| name | apex-pdf-target-image-removal |
| description | Detect and remove known APEX targets from born-digital PDFs — logos, cartoons, and Must Do/Challenging badges — whether rendered as image XObjects or vector paths. Use when users want these recurring elements removed while preserving non-target content. |
| compatibility | Requires python3 with pymupdf, pillow, numpy, and local tesseract OCR binary. |
APEX PDF Target Removal
Use this skill to remove these recurring targets from born-digital APEX PDFs:
- APEX logo variants (
APEX MATH TUITION)
- Cartoons (squid, donkey, panda variants, old master)

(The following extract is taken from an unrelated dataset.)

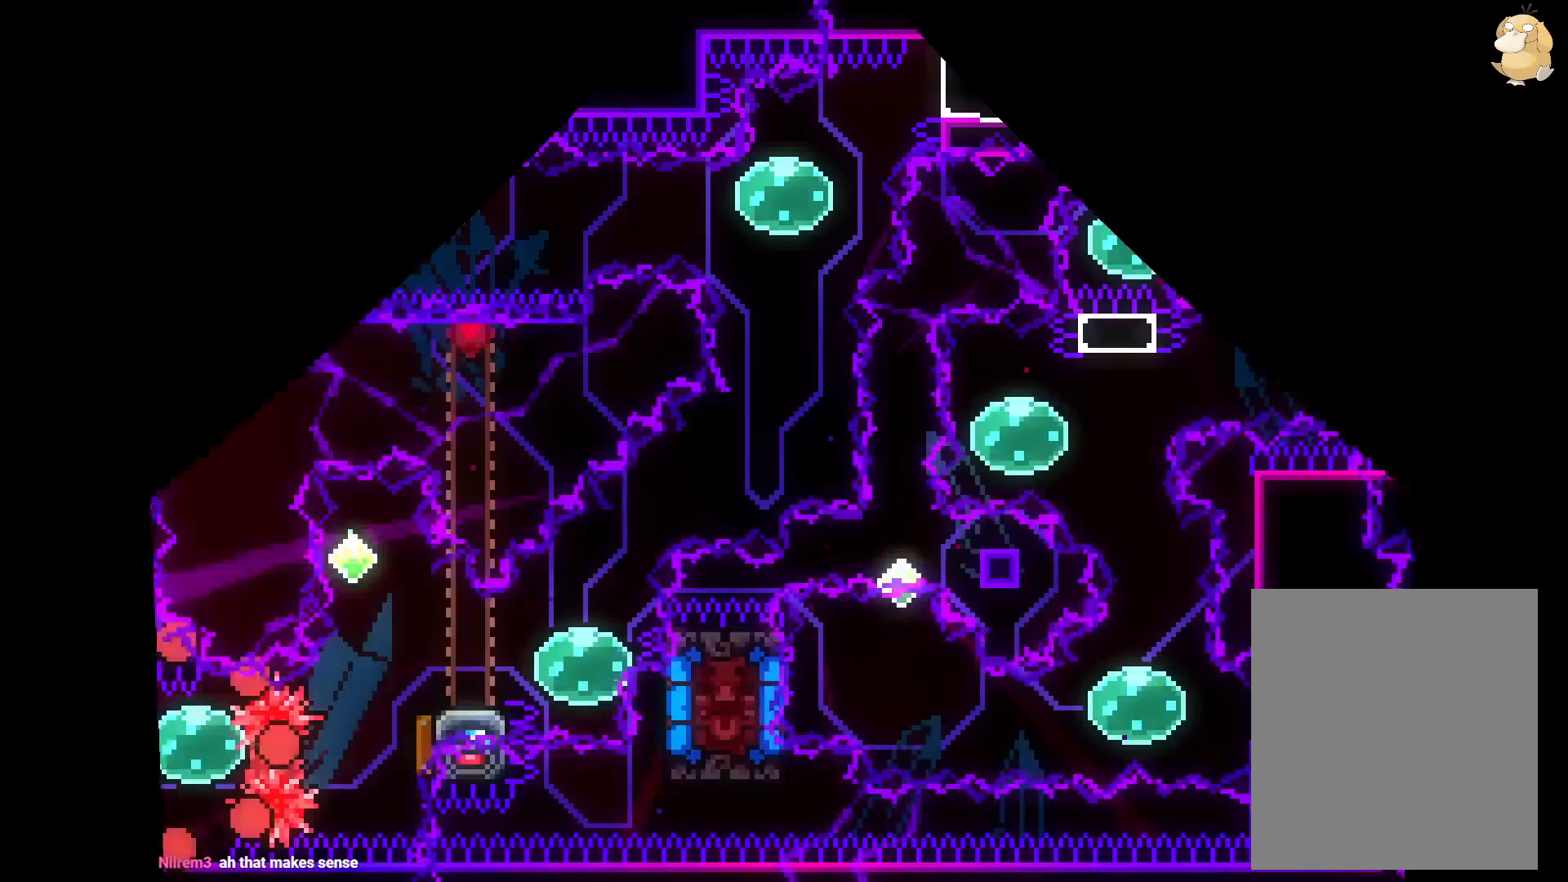
{"buttons": ["Y", "DPAD_UP"], "left_stick": "center", "right_stick": "center", "events": [[467, "DPAD_UP", "down"], [483, "Y", "down"]]}
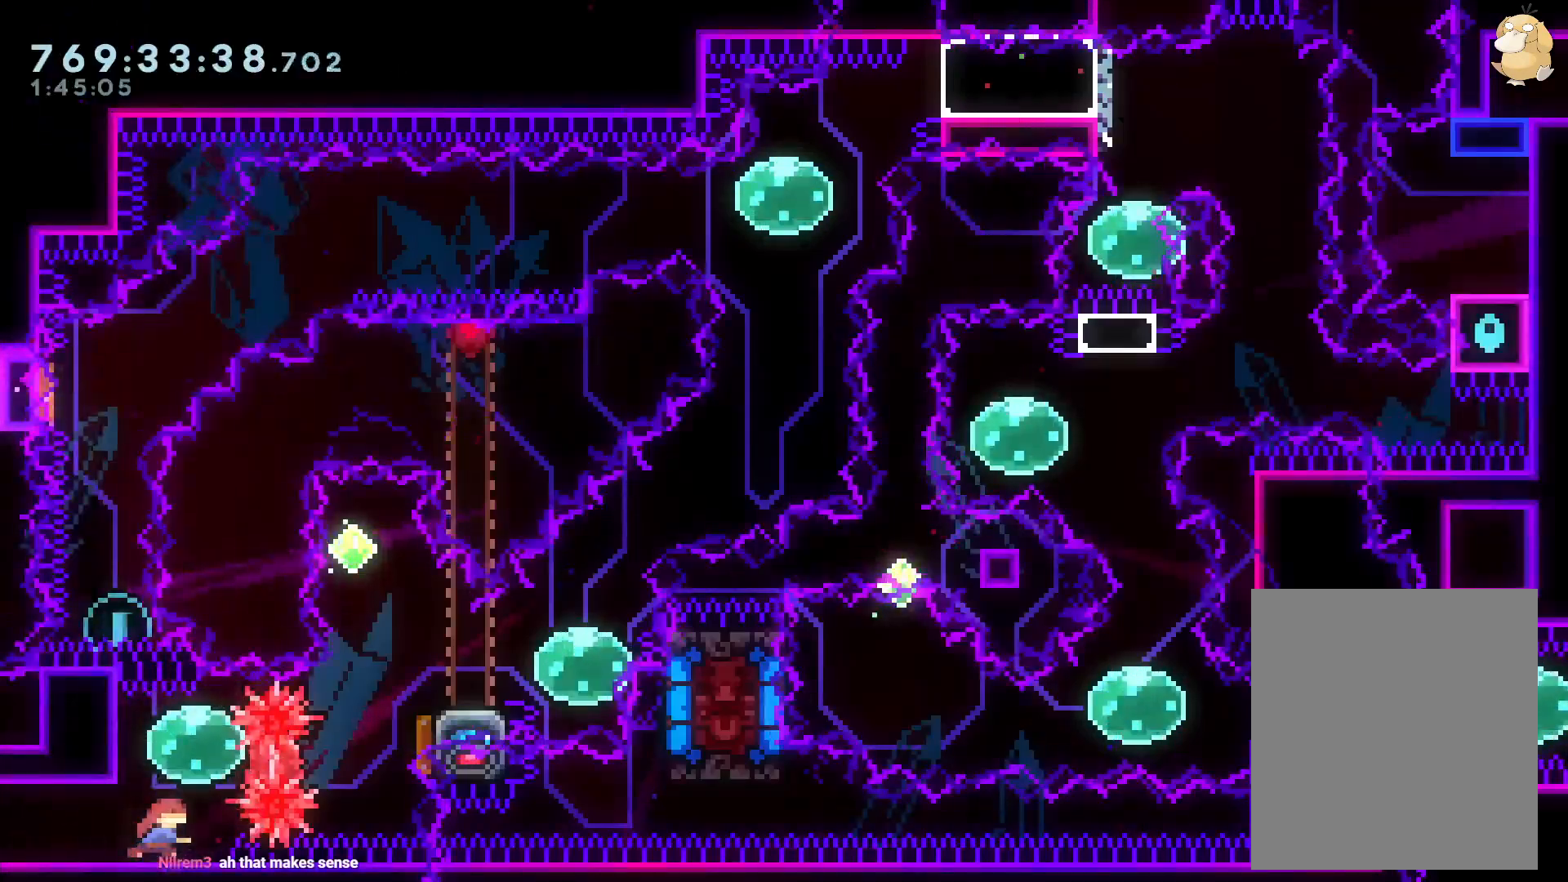
{"buttons": ["Y", "DPAD_UP"], "left_stick": "center", "right_stick": "center", "events": [[100, "DPAD_UP", "up"], [117, "Y", "up"], [167, "DPAD_RIGHT", "down"], [217, "R1", "down"], [317, "R1", "up"], [383, "DPAD_RIGHT", "up"], [433, "DPAD_UP", "down"], [450, "Y", "down"]]}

- Slanted bordered badges (
Must Do!, Challenging!) — both image XObject and vector-drawn variants
The bundled script removes targets in two phases:
- Phase 1 — Image XObject removal (
delete_image): Removes logos, cartoons, and badge images embedded as XObjects.
- Phase 2 — Vector badge removal (content stream editing): Removes "Must Do!" and "Challenging!" badges rendered as vector paths (parallelogram borders + letter outlines drawn with
m/l/c/h/f operators) by excising their BDC/EMC blocks from the page content stream.
Bundled Assets
Template images are included in:
assets/logos/*.png
assets/cartoons/*.png
assets/badges/*.png
See references/targets_manifest.md for the exact file list.
Bundled Script
scripts/remove_apex_targets.py
Preconditions
- Input PDF should be born-digital (not fully scanned raster pages).
- Environment has:
python3
pymupdf (fitz)
Pillow
numpy
tesseract
Core Workflow
- Run detection-only first (
--dry-run) to inspect target xrefs and pages.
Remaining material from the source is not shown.